The migrants had reportedly been warned against attempting the crossing due to rough conditions, with winds of up to 57mph and five-foot waves.
A friend of Rasoul said the family left Iran on August 7 for Turkey before travelling by ferry to Italy and then driving to France.
Shortly before noon yesterday French emergency services said there is no chance of finding more survivors from the boat.
The search was called off on Tuesday night because of darkness and bad weather and did not begin again on Wednesday, an official with the French maritime agency for the Channel and North Sea region said.
The overcrowded ‘day fishing dinghy’ capsized at around 9.30am on Tuesday in "very bad weather conditions including high wind and rain", said local official Hervé Tourmente.
Ahmed, a fellow migrant who slept in a tent next to Shiva and her family, told the Daily Mail the night before the attempted crossing construction worker Rasoul "was fearing for the children's lives".
"They were all desperate and crying," added the 30-year-old, who said the family were concerned about the amount of money they'd had to borrow.
He added: 'Rasoul was saying, ''I want to be in peace, I don't want to fear for my life any more''. But his wife had second thoughts about going.

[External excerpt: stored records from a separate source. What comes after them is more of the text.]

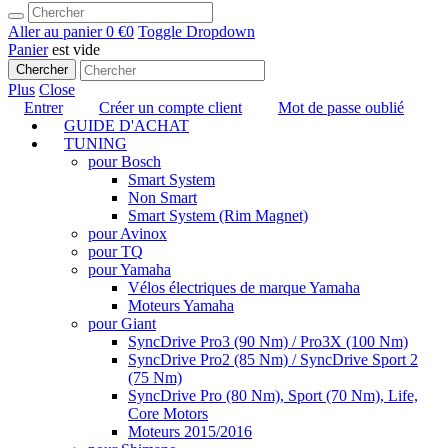
Aller au panier
0 €
0
Toggle Dropdown
Panier
est vide
Chercher
Plus
Close
Entrer
Créer un compte client
Mot de passe oublié
GUIDE D'ACHAT
TUNING
pour Bosch
Smart System
Non Smart
Smart System (Rim Magnet)
pour Avinox
pour TQ
pour Yamaha
Vélos électriques de marque Yamaha
Moteurs Yamaha
pour Giant
SyncDrive Pro3 (90 Nm) / Pro3X (100 Nm)
SyncDrive Pro2 (85 Nm) / SyncDrive Sport 2
(75 Nm)
SyncDrive Pro (80 Nm), Sport (70 Nm), Life,
Core Motors
Moteurs 2015/2016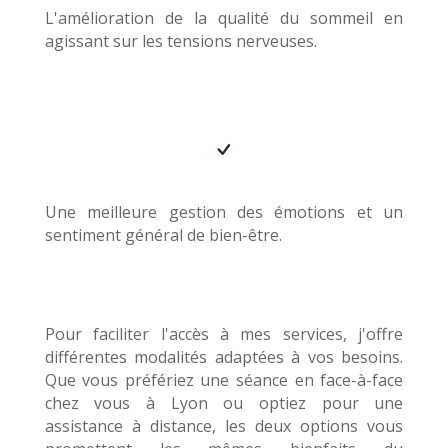
L'amélioration de la qualité du sommeil en
agissant sur les tensions nerveuses.
Une meilleure gestion des émotions et un
sentiment général de bien-être.
Pour faciliter l'accès à mes services, j'offre
différentes modalités adaptées à vos besoins.
Que vous préfériez une séance en face-à-face
chez vous à Lyon ou optiez pour une
assistance à distance, les deux options vous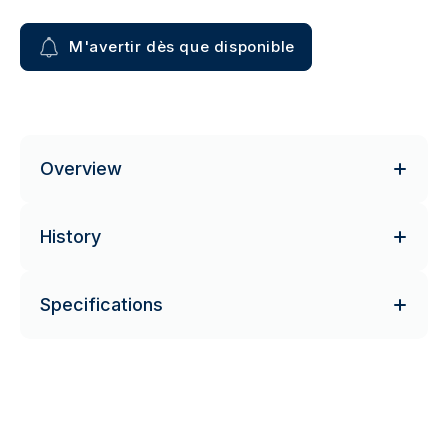
M'avertir dès que disponible
Overview
History
Specifications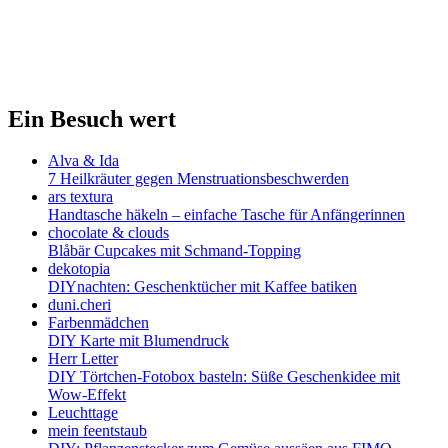
Ein Besuch wert
Alva & Ida
7 Heilkräuter gegen Menstruationsbeschwerden
ars textura
Handtasche häkeln – einfache Tasche für Anfängerinnen
chocolate & clouds
Blåbär Cupcakes mit Schmand-Topping
dekotopia
DIYnachten: Geschenktücher mit Kaffee batiken
duni.cheri
Farbenmädchen
DIY Karte mit Blumendruck
Herr Letter
DIY Törtchen-Fotobox basteln: Süße Geschenkidee mit
Wow-Effekt
Leuchttage
mein feentstaub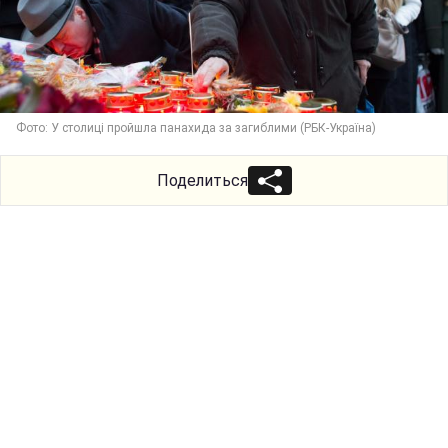
Фото: У столиці пройшла панахида за загиблими (РБК-Україна)
Поделиться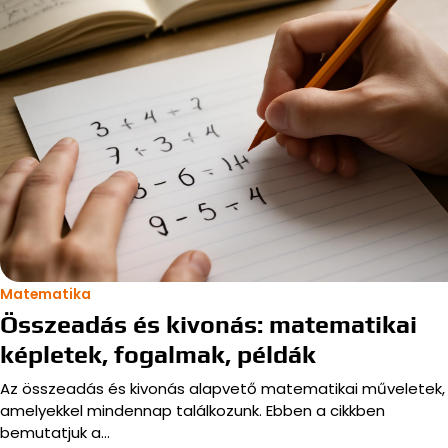
Matematika
Összeadás és kivonás: matematikai
képletek, fogalmak, példák
Az összeadás és kivonás alapvető matematikai műveletek,
amelyekkel mindennap találkozunk. Ebben a cikkben
bemutatjuk a…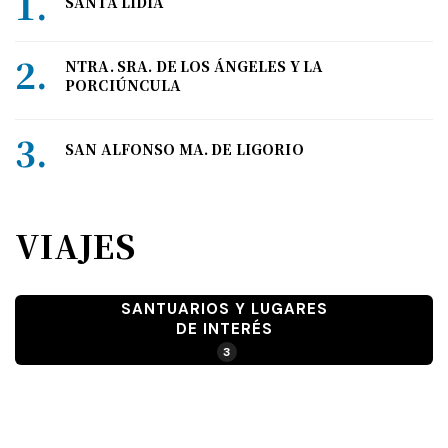
SANTA LIDIA
NTRA. SRA. DE LOS ÁNGELES Y LA
PORCIÚNCULA
SAN ALFONSO MA. DE LIGORIO
VIAJES
SANTUARIOS Y LUGARES
DE INTERÉS
3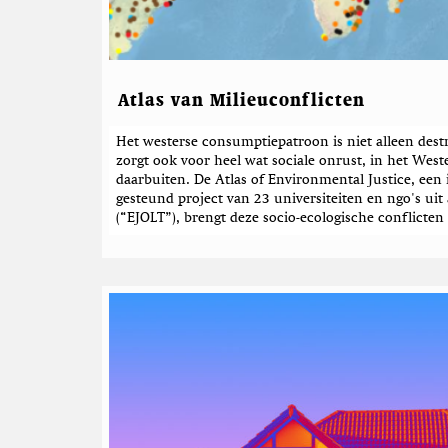
d
e
b
e
r
Atlas van Milieuconflicten
i
Het westerse consumptiepatroon is niet alleen dest
c
zorgt ook voor heel wat sociale onrust, in het West
h
daarbuiten. De Atlas of Environmental Justice, een 
t
gesteund project van 23 universiteiten en ngo's uit
e
(“EJOLT”), brengt deze socio-ecologische conflicten 
n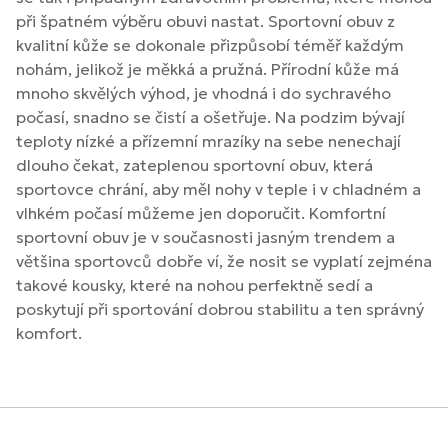
při špatném výběru obuvi nastat. Sportovní obuv z
kvalitní kůže se dokonale přizpůsobí téměř každým
nohám, jelikož je měkká a pružná. Přírodní kůže má
mnoho skvělých výhod, je vhodná i do sychravého
počasí, snadno se čistí a ošetřuje. Na podzim bývají
teploty nízké a přízemní mrazíky na sebe nenechají
dlouho čekat, zateplenou sportovní obuv, která
sportovce chrání, aby měl nohy v teple i v chladném a
vlhkém počasí můžeme jen doporučit. Komfortní
sportovní obuv je v současnosti jasným trendem a
většina sportovců dobře ví, že nosit se vyplatí zejména
takové kousky, které na nohou perfektně sedí a
poskytují při sportování dobrou stabilitu a ten správný
komfort.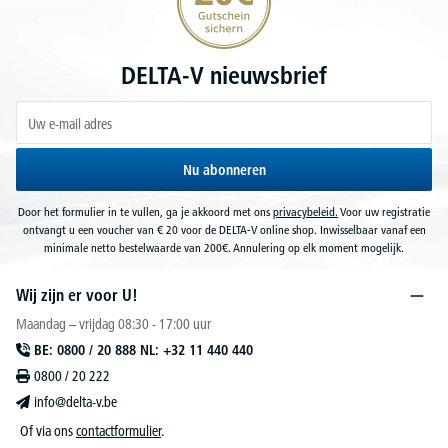
DELTA-V nieuwsbrief
Nu abonneren
Door het formulier in te vullen, ga je akkoord met ons
privacybeleid.
Voor uw registratie
ontvangt u een voucher van € 20 voor de DELTA-V online shop. Inwisselbaar vanaf een
minimale netto bestelwaarde van 200€. Annulering op elk moment mogelijk.
Wij zijn er voor U!
Maandag – vrijdag 08:30 - 17:00 uur
BE: 0800 / 20 888 NL: +32 11 440 440
0800 / 20 222
info@delta-v.be
Of via ons
contactformulier
.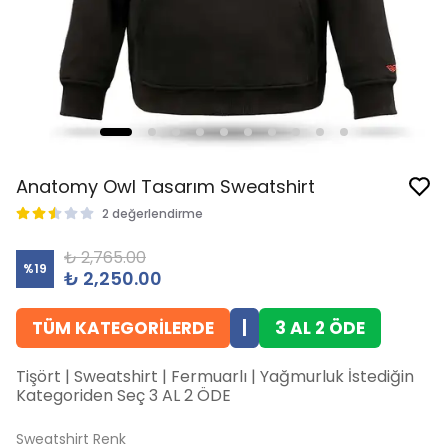
Anatomy Owl Tasarım Sweatshirt
2 değerlendirme
₺ 2,765.00
%
19
₺ 2,250.00
TÜM KATEGORİLERDE
|
3 AL 2 ÖDE
Tişört | Sweatshirt | Fermuarlı | Yağmurluk İstediğin
Kategoriden Seç 3 AL 2 ÖDE
Sweatshirt Renk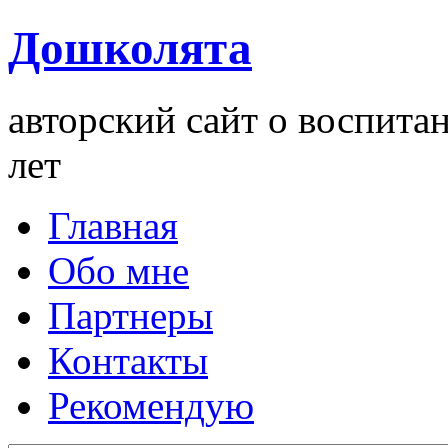
Дошколята
авторский сайт о воспита
лет
Главная
Обо мне
Партнеры
Контакты
Рекомендую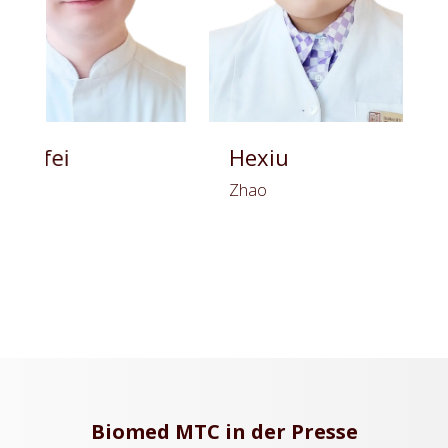
fei
Hexiu
T
e
Zhao
Mo
Biomed MTC in der Presse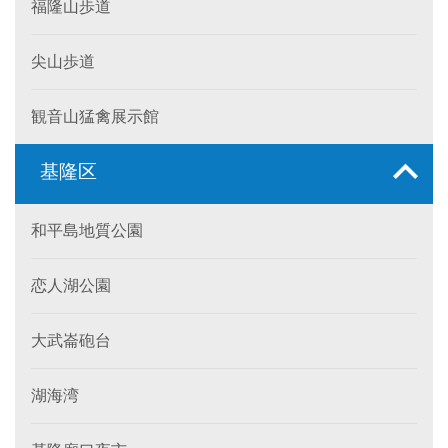
福隆山歩道
尖山歩道
観音山猛禽展示館
基隆区
和平島地質公園
恋人湖公園
大武崙砲台
湖海湾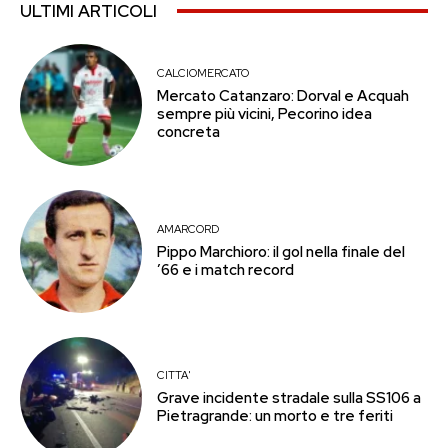
ULTIMI ARTICOLI
CALCIOMERCATO
Mercato Catanzaro: Dorval e Acquah
sempre più vicini, Pecorino idea
concreta
AMARCORD
Pippo Marchioro: il gol nella finale del
’66 e i match record
CITTA'
Grave incidente stradale sulla SS106 a
Pietragrande: un morto e tre feriti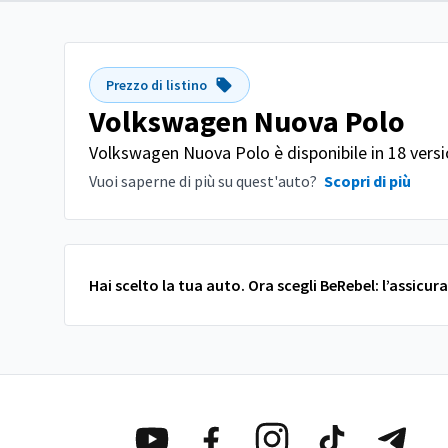
Prezzo di listino
Volkswagen Nuova Polo
Volkswagen Nuova Polo è disponibile in 18 versio
Vuoi saperne di più su quest'auto?
Scopri di più
Hai scelto la tua auto. Ora scegli BeRebel: l’assicu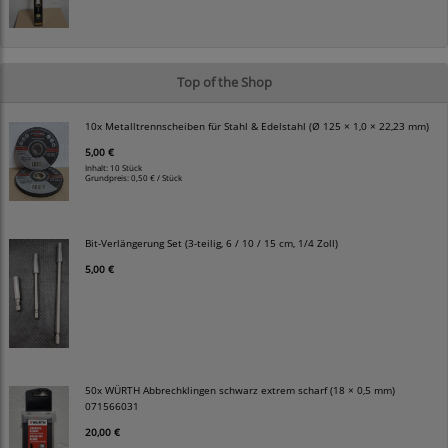
Top of the Shop
10x Metalltrennscheiben für Stahl & Edelstahl (Ø 125 × 1,0 × 22,23 mm)
5,00 €
Inhalt: 10 Stück
Grundpreis:
0,50 € / Stück
Bit-Verlängerung Set (3-teilig, 6 / 10 / 15 cm, 1/4 Zoll)
5,00 €
50x WÜRTH Abbrechklingen schwarz extrem scharf (18 × 0,5 mm)
071566031
20,00 €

Rasoul told her it was the only way as the [asylum] process is quicker in the UK."

The tragic family are said to have gathered at 8am on the beach in the Loon-Plage area.
A yachtsman saw the capsized boat 90 minutes later and raised the alarm.
Sébastien Piève, the Dunkirk prosecutor, said a criminal enquiry was focusing on suspected manslaughter, causing injuries and ‘assisting people in an irregular situation’ as they hunted for the middlemen and people smugglers responsible.
Mr Piève said no suspects had yet been caught, but seven survivors were in custody ‘for questioning’ over possible connections with a gang.
The latest drownings follow a war of words between France and Britain over who should be preventing migrants making the perilous sea journey between the two countries.